On the Mac, we can easily install it with homebrew:
brew install tesseract
The latest version supports lots of different input image types, via Leptonica, an open source C library for efficient image processing and image analysis operations.
If you just want to get text from an image, check the ReadMe file. I wanted to display the generated text over the image, which Tesseract supports via the HOCR format.
Each word, line, and block of text, is annotated with an HTML tag. I look at just the word element, which is generated as a span tag with the attribute title:
<span class="ocrx_word" id="word_14" title="bbox 398 506 471 527" >WHOM</span>
I wrote a little javascript to create a style tag from the bbox attribute:
Manuscript.bboxToStyle = function(bbox_str) { arr = bbox_str.split(" "); left_pos = "left:"+arr[1]+"px; "; top_pos = "top:"+arr[2]+"px; "; right_pos = "right:"+arr[3]+"px; "; bottom_pos = "bottom:"+arr[4]+"px; "; return left_pos + top_pos + right_pos + bottom_pos; };
Then used jQuery to apply that to every word element:
$(document).ready(function() { $(".ocrx_word").attr('style', function() { return Manuscript.bboxToStyle(this.title); }); });
Resulting in word elements that are positioned roughly where they appear in the image:
<span class="ocrx_word" id="word_14" title="bbox 398 506 471 527" style="left:398px; top:506px; right:471px; bottom:527px; ">WHOM</span>
I tried to experiment with the background-color of the words, but that’s not working for some reason. Complete source on GitHub.

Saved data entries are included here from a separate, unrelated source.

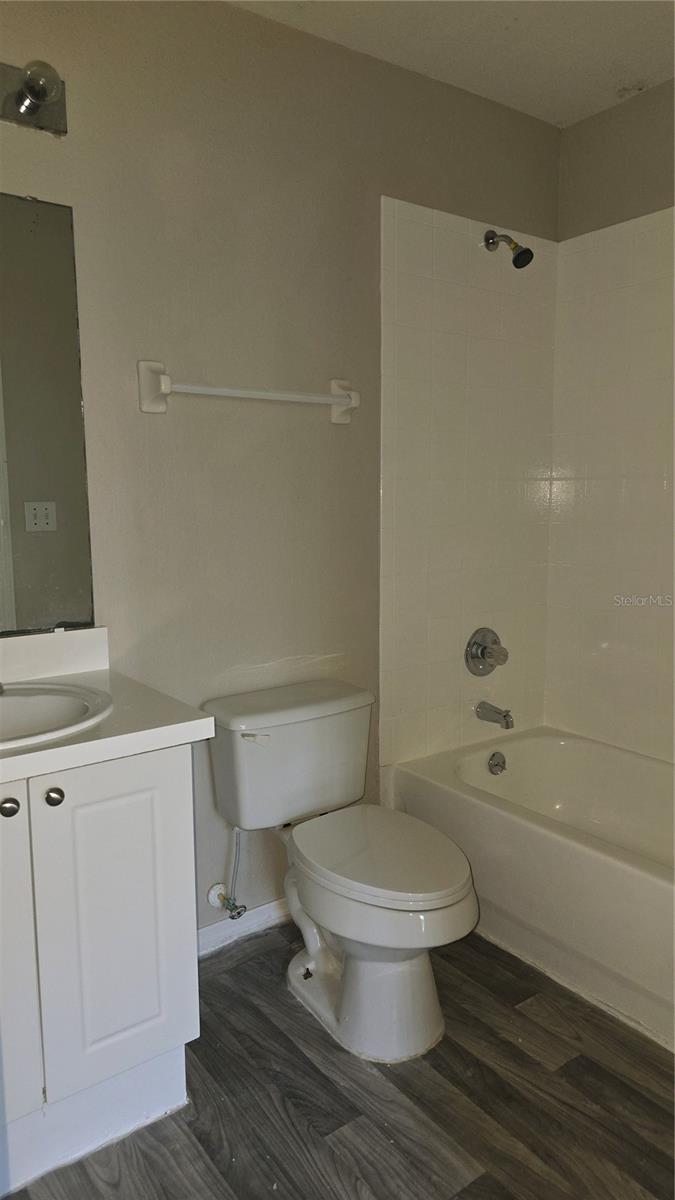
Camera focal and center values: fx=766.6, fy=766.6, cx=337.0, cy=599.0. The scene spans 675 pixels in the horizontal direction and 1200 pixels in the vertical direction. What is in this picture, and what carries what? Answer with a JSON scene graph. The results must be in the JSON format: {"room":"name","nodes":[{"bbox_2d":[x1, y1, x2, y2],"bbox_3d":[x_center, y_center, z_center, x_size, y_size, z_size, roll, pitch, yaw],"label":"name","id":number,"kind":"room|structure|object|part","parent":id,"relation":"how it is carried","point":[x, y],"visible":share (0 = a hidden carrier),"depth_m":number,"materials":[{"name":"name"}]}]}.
{"room":"bathroom","nodes":[
{"label":"bathroom","id":0,"kind":"room"},
{"bbox_2d":[0,0,563,938],"bbox_3d":[-0.309,-0.266,2.111,2.682,2.524,0.121,-6,10,-36],"label":"back wall","id":1,"kind":"structure","parent":0,"point":[230,14],"depth_m":2.05,"materials":[{"name":"paint"}]},
{"bbox_2d":[0,59,67,135],"bbox_3d":[-0.809,-1.052,1.458,0.604,0.119,0.160,-6,10,-36],"label":"vanity light","id":2,"kind":"object","parent":1,"relation":"attached to","point":[33,107],"visible":0.99,"depth_m":1.61,"materials":[{"name":"silver metal"}]},
{"bbox_2d":[0,192,94,636],"bbox_3d":[-0.892,-0.382,1.590,0.749,0.978,0.008,-6,10,-36],"label":"mirror","id":3,"kind":"object","parent":1,"relation":"attached to","point":[41,489],"visible":1,"depth_m":1.75,"materials":[{"name":"mirror"}]},
{"bbox_2d":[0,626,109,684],"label":"backsplash","id":4,"kind":"structure","parent":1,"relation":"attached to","point":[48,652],"depth_m":1.80,"materials":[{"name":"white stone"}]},
{"bbox_2d":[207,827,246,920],"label":"water supply valve","id":5,"kind":"object","parent":1,"relation":"attached to","point":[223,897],"visible":0.98,"depth_m":2.12,"materials":[{"name":"silver metal"}]},
{"bbox_2d":[196,897,290,958],"bbox_3d":[-0.266,0.947,2.236,0.983,0.081,0.014,-6,10,-36],"label":"baseboard","id":6,"kind":"structure","parent":1,"relation":"attached to","point":[262,908],"depth_m":2.22,"materials":[{"name":"white paint"}]},
{"bbox_2d":[139,359,359,422],"bbox_3d":[-0.205,-0.548,2.024,0.653,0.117,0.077,-6,10,-36],"label":"towel bar","id":7,"kind":"object","parent":1,"relation":"attached to","point":[166,378],"visible":0.97,"depth_m":1.95,"materials":[{"name":"white ceramic"}]},
{"bbox_2d":[378,198,558,767],"bbox_3d":[0.459,-0.342,2.570,0.799,1.695,0.009,-6,10,-36],"label":"tile surround","id":8,"kind":"object","parent":1,"relation":"attached to","point":[408,741],"visible":0.93,"depth_m":2.51,"materials":[{"name":"beige tile"}]},
{"bbox_2d":[464,626,507,677],"bbox_3d":[0.526,0.185,2.622,0.174,0.172,0.087,-6,10,-36],"label":"shower valve","id":9,"kind":"object","parent":8,"relation":"attached to","point":[483,654],"visible":0.98,"depth_m":2.62,"materials":[{"name":"silver metal"}]},
{"bbox_2d":[475,700,513,729],"bbox_3d":[0.548,0.398,2.646,0.062,0.075,0.142,-6,10,-36],"label":"tub spout","id":10,"kind":"object","parent":8,"relation":"attached to","point":[487,708],"visible":0.98,"depth_m":2.62,"materials":[{"name":"silver metal"}]},
{"bbox_2d":[482,228,532,268],"bbox_3d":[0.533,-1.105,2.405,0.083,0.149,0.169,-6,10,-36],"label":"shower head","id":11,"kind":"object","parent":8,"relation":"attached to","point":[517,257],"visible":0.98,"depth_m":2.38},
{"bbox_2d":[1,920,674,1199],"bbox_3d":[0.270,1.174,1.242,2.962,0.100,2.370,-6,10,-36],"label":"floor","id":12,"kind":"structure","parent":0,"point":[331,1083],"depth_m":1.63,"materials":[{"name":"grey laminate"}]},
{"bbox_2d":[0,742,201,1196],"bbox_3d":[-0.726,0.682,1.526,0.761,0.822,0.543,-6,10,-36],"label":"vanity cabinet","id":13,"kind":"object","parent":12,"relation":"on","point":[138,786],"visible":0.91,"depth_m":1.44,"materials":[{"name":"white paint"}]},
{"bbox_3d":[-0.602,0.378,1.401,0.032,0.031,0.031,-6,10,-36],"label":"knob","id":14,"kind":"part","parent":13,"relation":"part of","materials":[{"name":"metal"}]},
{"bbox_3d":[-0.690,0.684,1.371,0.293,0.677,0.044,-6,10,-36],"label":"cabinet door","id":15,"kind":"part","parent":13,"relation":"part of","materials":[{"name":"white paint"}]},
{"bbox_3d":[-0.539,0.371,1.457,0.032,0.032,0.030,-6,10,-36],"label":"knob","id":16,"kind":"part","parent":13,"relation":"part of","materials":[{"name":"metal"}]},
{"bbox_2d":[0,648,213,785],"bbox_3d":[-0.712,0.210,1.513,0.717,0.129,0.637,-6,10,-36],"label":"countertop","id":17,"kind":"structure","parent":13,"relation":"on","point":[183,712],"depth_m":1.52,"materials":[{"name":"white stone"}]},
{"bbox_2d":[0,680,113,751],"bbox_3d":[-0.669,0.294,1.463,0.479,0.161,0.418,-6,10,-36],"label":"sink","id":18,"kind":"object","parent":17,"relation":"in","point":[54,699],"visible":0.78,"depth_m":1.59,"materials":[{"name":"white ceramic"}]},
{"bbox_2d":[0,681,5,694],"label":"faucet","id":19,"kind":"object","parent":18,"relation":"on","point":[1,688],"visible":0.99,"depth_m":1.58,"materials":[{"name":"silver metal"}]},
{"bbox_3d":[-0.434,0.647,1.547,0.274,0.649,0.030,-6,10,-36],"label":"cabinet door","id":20,"kind":"part","parent":13,"relation":"part of","materials":[{"name":"white paint"}]},
{"bbox_2d":[202,677,478,1064],"bbox_3d":[0.033,0.663,1.936,0.484,0.735,0.771,-6,10,-36],"label":"toilet","id":21,"kind":"object","parent":12,"relation":"on","point":[371,892],"visible":0.99,"depth_m":1.87,"materials":[{"name":"white ceramic"}]},
{"bbox_3d":[-0.210,0.345,1.942,0.049,0.026,0.045,-6,10,-36],"label":"flush lever","id":22,"kind":"part","parent":21,"relation":"part of","materials":[{"name":"white"}]},
{"bbox_3d":[0.075,0.871,1.971,0.397,0.381,0.564,-6,10,-36],"label":"toilet base","id":23,"kind":"part","parent":21,"relation":"part of","materials":[{"name":"white ceramic"}]},
{"bbox_3d":[0.100,0.611,1.917,0.382,0.040,0.501,-6,10,-36],"label":"toilet seat","id":24,"kind":"part","parent":21,"relation":"part of","materials":[{"name":"white plastic"}]},
{"bbox_2d":[385,727,674,1054],"bbox_3d":[0.911,0.795,2.153,0.756,0.400,1.551,-6,10,-36],"label":"bathtub","id":25,"kind":"object","parent":12,"relation":"on","point":[517,745],"visible":0.9,"depth_m":2.13,"materials":[{"name":"white plastic"}]},
{"bbox_2d":[488,750,506,775],"bbox_3d":[0.549,0.562,2.620,0.075,0.075,0.036,-6,10,-36],"label":"overflow drain","id":26,"kind":"object","parent":25,"relation":"attached to","point":[496,764],"visible":0.96,"depth_m":2.61,"materials":[{"name":"silver metal"}]},
{"bbox_2d":[228,0,674,126],"bbox_3d":[0.278,-1.436,1.029,2.929,0.105,2.195,-6,10,-36],"label":"ceiling","id":27,"kind":"structure","parent":0,"point":[639,74],"depth_m":2.10,"materials":[{"name":"white paint"}]},
{"bbox_2d":[547,78,674,764],"bbox_3d":[1.373,-0.281,2.123,0.121,2.530,1.829,-6,10,-36],"label":"right wall","id":28,"kind":"structure","parent":0,"point":[592,120],"depth_m":2.53,"materials":[{"name":"beige paint"}]},
{"bbox_2d":[547,208,674,762],"bbox_3d":[1.227,-0.295,2.190,0.009,1.700,1.497,-6,10,-36],"label":"tile surround","id":29,"kind":"object","parent":28,"relation":"attached to","point":[618,589],"visible":0.97,"depth_m":2.58,"materials":[{"name":"beige tile"}]}
]}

Would love to hear about anyone else creating HTML UI for OCR results, either with Tesseract or other open source tools.
Very nice tool. Great idea. Definitely going to try it out. Thanks.
Most useful. I had to make two slight changes:
-the class for OCR words was named ocr_word, not ocrx_word, on my version of Tesseract for Ubuntu 12.04.
-I had to add to the generated CSS for each word the fragment “position: absolute;”. I didn’t have as much bandwidth as you did, adding a CSS style to set it globally in head. I might try that.
I used opacity on the image to get the words to show more clearly. Setting it to 0.4 was the right setting.
If you made this into pop-ups for each word instead of an overlay, it could be useful for some difficult to read fonts like black letter. Of course, that assumes we can get good OCR results for black letter — eMOP is working on that.
I could imagine some DH projects that might find this a useful way to show page images and have transcriptions available in a convenient way on the same page. Proyecto Cervantes is one. Maybe if done by line or paragraph instead of by word.
Just thinking out loud.